- What you have to do
Each record needs to be retyped exactly, though its pictures should not appear.

- Input data
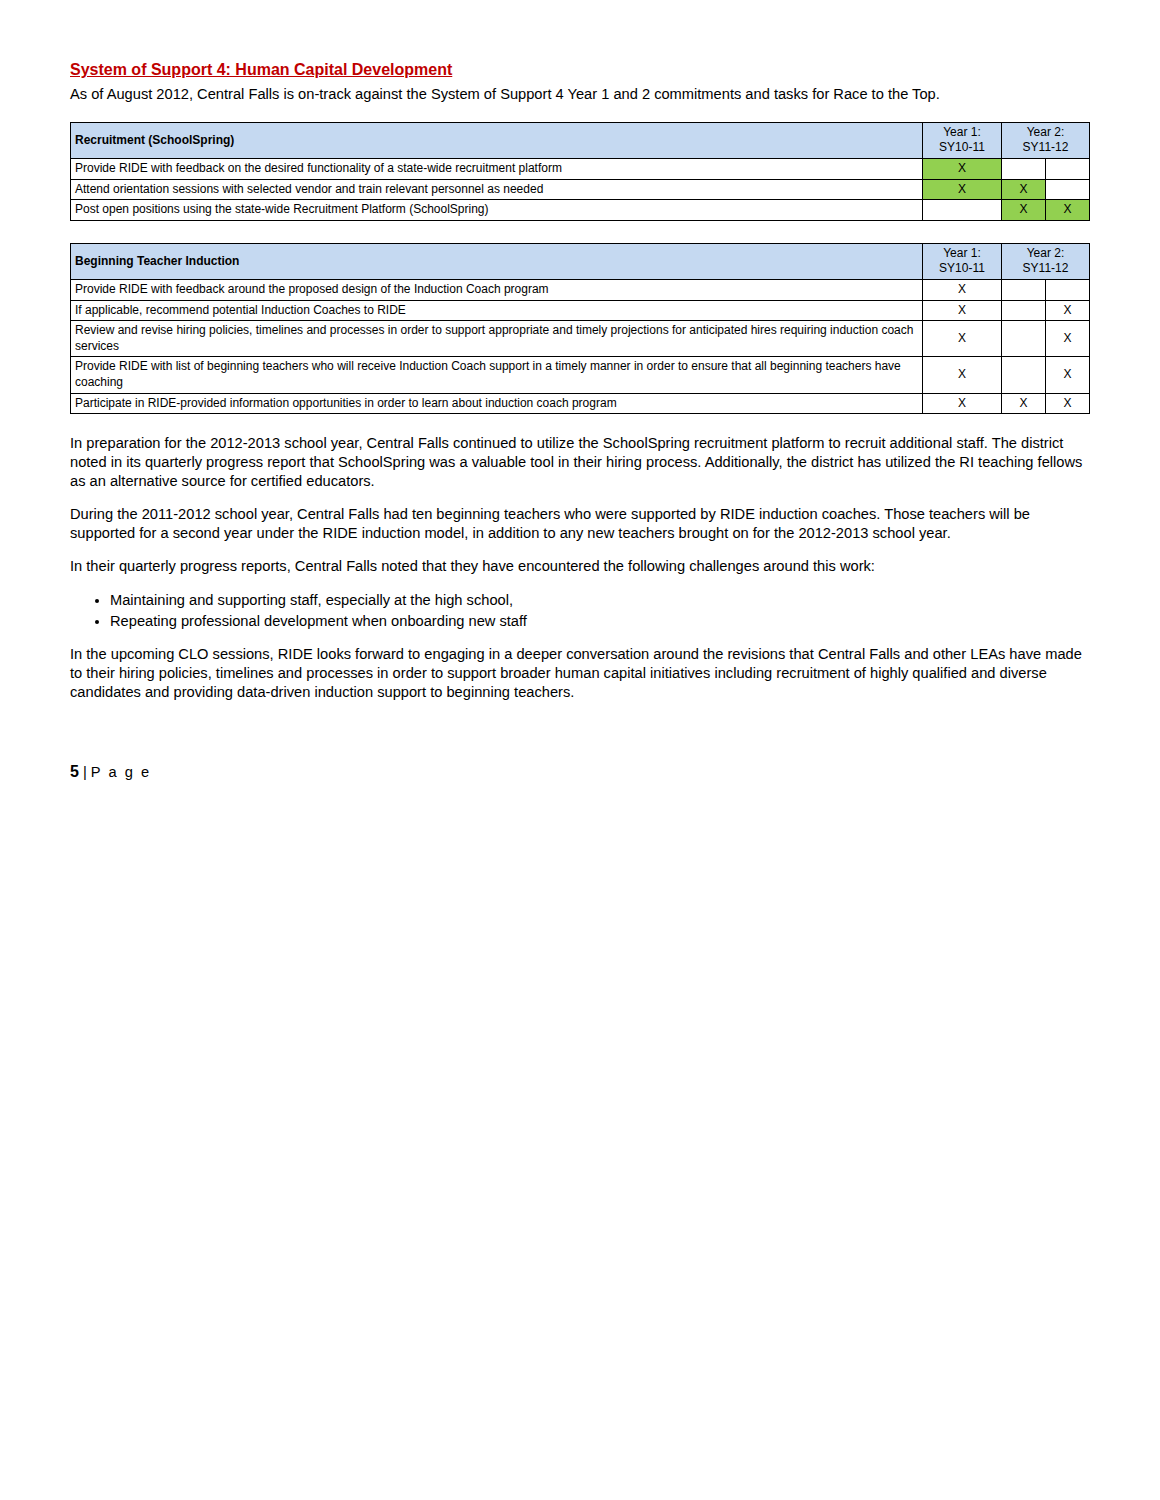System of Support 4: Human Capital Development
As of August 2012, Central Falls is on-track against the System of Support 4 Year 1 and 2 commitments and tasks for Race to the Top.
| Recruitment (SchoolSpring) | Year 1: SY10-11 | Year 2: SY11-12 |
| --- | --- | --- |
| Provide RIDE with feedback on the desired functionality of a state-wide recruitment platform | X | | |
| Attend orientation sessions with selected vendor and train relevant personnel as needed | X | X | |
| Post open positions using the state-wide Recruitment Platform (SchoolSpring) | | X | X |
| Beginning Teacher Induction | Year 1: SY10-11 | Year 2: SY11-12 |
| --- | --- | --- |
| Provide RIDE with feedback around the proposed design of the Induction Coach program | X | | |
| If applicable, recommend potential Induction Coaches to RIDE | X | | X |
| Review and revise hiring policies, timelines and processes in order to support appropriate and timely projections for anticipated hires requiring induction coach services | X | | X |
| Provide RIDE with list of beginning teachers who will receive Induction Coach support in a timely manner in order to ensure that all beginning teachers have coaching | X | | X |
| Participate in RIDE-provided information opportunities in order to learn about induction coach program | X | X | X |
In preparation for the 2012-2013 school year, Central Falls continued to utilize the SchoolSpring recruitment platform to recruit additional staff. The district noted in its quarterly progress report that SchoolSpring was a valuable tool in their hiring process. Additionally, the district has utilized the RI teaching fellows as an alternative source for certified educators.
During the 2011-2012 school year, Central Falls had ten beginning teachers who were supported by RIDE induction coaches. Those teachers will be supported for a second year under the RIDE induction model, in addition to any new teachers brought on for the 2012-2013 school year.
In their quarterly progress reports, Central Falls noted that they have encountered the following challenges around this work:
Maintaining and supporting staff, especially at the high school,
Repeating professional development when onboarding new staff
In the upcoming CLO sessions, RIDE looks forward to engaging in a deeper conversation around the revisions that Central Falls and other LEAs have made to their hiring policies, timelines and processes in order to support broader human capital initiatives including recruitment of highly qualified and diverse candidates and providing data-driven induction support to beginning teachers.
5 | P a g e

- Result
System of Support 4: Human Capital Development
As of August 2012, Central Falls is on-track against the System of Support 4 Year 1 and 2 commitments and tasks for Race to the Top.
| Recruitment (SchoolSpring) | Year 1: SY10-11 | Year 2: SY11-12 |
| --- | --- | --- |
| Provide RIDE with feedback on the desired functionality of a state-wide recruitment platform | X | | |
| Attend orientation sessions with selected vendor and train relevant personnel as needed | X | X | |
| Post open positions using the state-wide Recruitment Platform (SchoolSpring) | | X | X |
| Beginning Teacher Induction | Year 1: SY10-11 | Year 2: SY11-12 |
| --- | --- | --- |
| Provide RIDE with feedback around the proposed design of the Induction Coach program | X | | |
| If applicable, recommend potential Induction Coaches to RIDE | X | | X |
| Review and revise hiring policies, timelines and processes in order to support appropriate and timely projections for anticipated hires requiring induction coach services | X | | X |
| Provide RIDE with list of beginning teachers who will receive Induction Coach support in a timely manner in order to ensure that all beginning teachers have coaching | X | | X |
| Participate in RIDE-provided information opportunities in order to learn about induction coach program | X | X | X |
In preparation for the 2012-2013 school year, Central Falls continued to utilize the SchoolSpring recruitment platform to recruit additional staff. The district noted in its quarterly progress report that SchoolSpring was a valuable tool in their hiring process. Additionally, the district has utilized the RI teaching fellows as an alternative source for certified educators.
During the 2011-2012 school year, Central Falls had ten beginning teachers who were supported by RIDE induction coaches. Those teachers will be supported for a second year under the RIDE induction model, in addition to any new teachers brought on for the 2012-2013 school year.
In their quarterly progress reports, Central Falls noted that they have encountered the following challenges around this work:
Maintaining and supporting staff, especially at the high school,
Repeating professional development when onboarding new staff
In the upcoming CLO sessions, RIDE looks forward to engaging in a deeper conversation around the revisions that Central Falls and other LEAs have made to their hiring policies, timelines and processes in order to support broader human capital initiatives including recruitment of highly qualified and diverse candidates and providing data-driven induction support to beginning teachers.
5 | P a g e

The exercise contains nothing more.